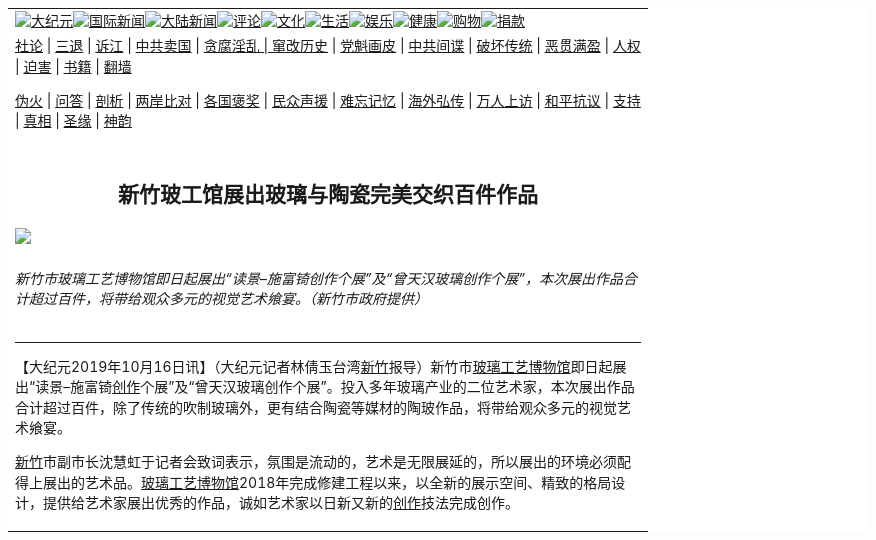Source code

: <a name="1" id="1" target="_blank"></a><span id="1"></span>
<table border="0"><tr><td colspan="2" VALIGN=TOP><a href="https://github.com/clgbyu263/djy/blob/master/gb/nsc413.md#1"><img src="https://raw.githubusercontent.com/clgbyu263/www/master/t/djy/1.jpg" title="大纪元"></a><a href="https://github.com/clgbyu263/djy/blob/master/gb/n24hr.md#1"><img src="https://raw.githubusercontent.com/clgbyu263/www/master/t/djy/3.jpg" title="国际新闻"></a><a href="https://github.com/clgbyu263/djy/blob/master/gb/nsc413.md#1"><img src="https://raw.githubusercontent.com/clgbyu263/www/master/t/djy/4.jpg" title="大陆新闻"></a><a href="https://github.com/clgbyu263/djy/blob/master/gb/news392.md#1"><img src="https://raw.githubusercontent.com/clgbyu263/www/master/t/djy/5.jpg" title="评论"></a><a href="https://github.com/clgbyu263/djy/blob/master/gb/news2007.md#1"><img src="https://raw.githubusercontent.com/clgbyu263/www/master/t/djy/6.jpg" title="文化"></a><a href="https://github.com/clgbyu263/djy/blob/master/gb/news2008.md#1"><img src="https://raw.githubusercontent.com/clgbyu263/www/master/t/djy/7.jpg" title="生活"></a><a href="https://github.com/clgbyu263/djy/blob/master/gb/ncyule.md#1"><img src="https://raw.githubusercontent.com/clgbyu263/www/master/t/djy/8.jpg" title="娱乐"></a><a href="https://github.com/clgbyu263/djy/blob/master/gb/nsc1002.md#1"><img src="https://raw.githubusercontent.com/clgbyu263/www/master/t/djy/9.jpg" title="健康"><a href="https://www.youlucky.com"><img src="https://raw.githubusercontent.com/clgbyu263/www/master/t/djy/10.jpg" title="购物"></a><a href="https://www.supportepoch.org/donation?utm_medium=epochtimes&utm_source=referral&utm_campaign=donate_button_djyhomepage"><img src="https://raw.githubusercontent.com/clgbyu263/www/master/t/djy/12.jpg" title="捐款"></a></td></tr>
<tr><td colspan="2" VALIGN=TOP><a target="_blank" href="https://git.io/fjCRf">社论</a> | <a target="_blank" href="https://github.com/clgbyu263/djy/blob/master/gb/nf5657.md#1">三退</a> | <a target="_blank" href="https://github.com/clgbyu263/djy/blob/master/gb/nf6123.md#1">诉江</a> | <a target="_blank" href="https://github.com/clgbyu263/djy/blob/master/gb/nf1176117.md#1">中共卖国</a> | <a target="_blank" href="https://github.com/clgbyu263/djy/blob/master/gb/nf5773.md#1">贪腐淫乱 | <a target="_blank" href="https://github.com/clgbyu263/djy/blob/master/gb/nf1176115.md#1">窜改历史</a> | <a target="_blank" href="https://github.com/clgbyu263/djy/blob/master/gb/nf1176107.md#1">党魁画皮</a> | <a target="_blank" href="https://github.com/clgbyu263/djy/blob/master/gb/nf1320400.md#1">中共间谍</a> | <a target="_blank" href="https://github.com/clgbyu263/djy/blob/master/gb/nf1176114.md#1">破坏传统</a> | <a target="_blank" href="https://github.com/clgbyu263/djy/blob/master/gb/nf5287.md#1">恶贯满盈</a> | <a target="_blank" href="https://github.com/clgbyu263/djy/blob/master/gb/ncid278.md#1">人权</a> | <a target="_blank" href="https://github.com/clgbyu263/djy/blob/master/gb/nf1176111.md#1">迫害</a> | <a target="_blank" href="https://github.com/clgbyu263/djy/blob/master/gb/nf1235328.md#1">书籍</a> | <a target="_blank" href="https://github.com/clgbyu263/www/blob/master/README.md?zsrh#1">翻墙</a></p><p><a target="_blank" href="https://github.com/clgbyu263/djy/blob/master/gb/nf5562.md#1">伪火</a> | <a target="_blank" href="https://github.com/clgbyu263/djy/blob/master/gb/nf4378.md#1">问答</a> | <a target="_blank" href="https://github.com/clgbyu263/djy/blob/master/gb/nf5792.md#1">剖析</a> | <a target="_blank" href="https://github.com/clgbyu263/djy/blob/master/gb/nf5735.md#1">两岸比对</a> | <a target="_blank" href="https://github.com/clgbyu263/djy/blob/master/gb/nf6119.md#1">各国褒奖</a> | <a target="_blank" href="https://github.com/clgbyu263/djy/blob/master/gb/nf6120.md#1">民众声援</a> | <a target="_blank" href="https://github.com/clgbyu263/djy/blob/master/gb/nf1188594.md#1">难忘记忆</a> | <a target="_blank" href="https://github.com/clgbyu263/djy/blob/master/gb/nf3180.md#1">海外弘传</a> | <a target="_blank" href="https://github.com/clgbyu263/djy/blob/master/gb/nf5410.md#1">万人上访</a> | <a target="_blank" href="https://github.com/clgbyu263/ntdtv/blob/master/gb/prog1530_1.md#1">和平抗议</a> | <a target="_blank" href="https://github.com/clgbyu263/djy/blob/master/gb/nf4386.md#1">支持</a> | <a target="_blank" href="https://github.com/clgbyu263/djy/blob/master/gb/nf4389.md#1">真相</a> | <a target="_blank" href="https://github.com/clgbyu263/djy/blob/master/gb/nf5790.md#1">圣缘</a> | <a target="_blank" href="https://github.com/clgbyu263/djy/blob/master/gb/nf4786.md#1">神韵</a></td></tr>
<tr><td VALIGN=TOP width="626"><h2 align=center>新竹玻工馆展出玻璃与陶瓷完美交织百件作品</h2>
<img src="http://i.epochtimes.com/assets/uploads/2019/10/6541239a129a3525b11477027c717134-600x400.jpg" />
<h6>新竹市玻璃工艺博物馆即日起展出“读景–施富锜创作个展”及“曾天汉玻璃创作个展”，本次展出作品合计超过百件，将带给观众多元的视觉艺术飨宴。（新竹市政府提供）
</h6>
<hr>
<p>【大纪元2019年10月16日讯】（大纪元记者林倩玉台湾<a href="https://github.com/clgbyu263/djy/blob/master/gb/tag/%E6%96%B0%E7%AB%B9.md">新竹</a>报导）新竹市<a href="https://github.com/clgbyu263/djy/blob/master/gb/tag/%E7%8E%BB%E7%92%83%E5%B7%A5%E8%89%BA%E5%8D%9A%E7%89%A9%E9%A6%86.md">玻璃工艺博物馆</a>即日起展出“读景–施富锜<a href="https://github.com/clgbyu263/djy/blob/master/gb/tag/%E5%88%9B%E4%BD%9C.md">创作</a>个展”及“曾天汉玻璃创作个展”。投入多年玻璃产业的二位艺术家，本次展出作品合计超过百件，除了传统的吹制玻璃外，更有结合陶瓷等媒材的陶玻作品，将带给观众多元的视觉艺术飨宴。</p>
<p><a href="https://github.com/clgbyu263/djy/blob/master/gb/tag/%E6%96%B0%E7%AB%B9.md">新竹</a>市副市长沈慧虹于记者会致词表示，氛围是流动的，艺术是无限展延的，所以展出的环境必须配得上展出的艺术品。<a href="https://github.com/clgbyu263/djy/blob/master/gb/tag/%E7%8E%BB%E7%92%83%E5%B7%A5%E8%89%BA%E5%8D%9A%E7%89%A9%E9%A6%86.md">玻璃工艺博物馆</a>2018年完成修建工程以来，以全新的展示空间、精致的格局设计，提供给艺术家展出优秀的作品，诚如艺术家以日新又新的<a href="https://github.com/clgbyu263/djy/blob/master/gb/tag/%E5%88%9B%E4%BD%9C.md">创作</a>技法完成创作。</p>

- **Task to carry out**: Report, copied in full, each line in the rows above that contains the string "assets".

- **Written response**:
<img src="http://i.epochtimes.com/assets/uploads/2019/10/6541239a129a3525b11477027c717134-600x400.jpg" />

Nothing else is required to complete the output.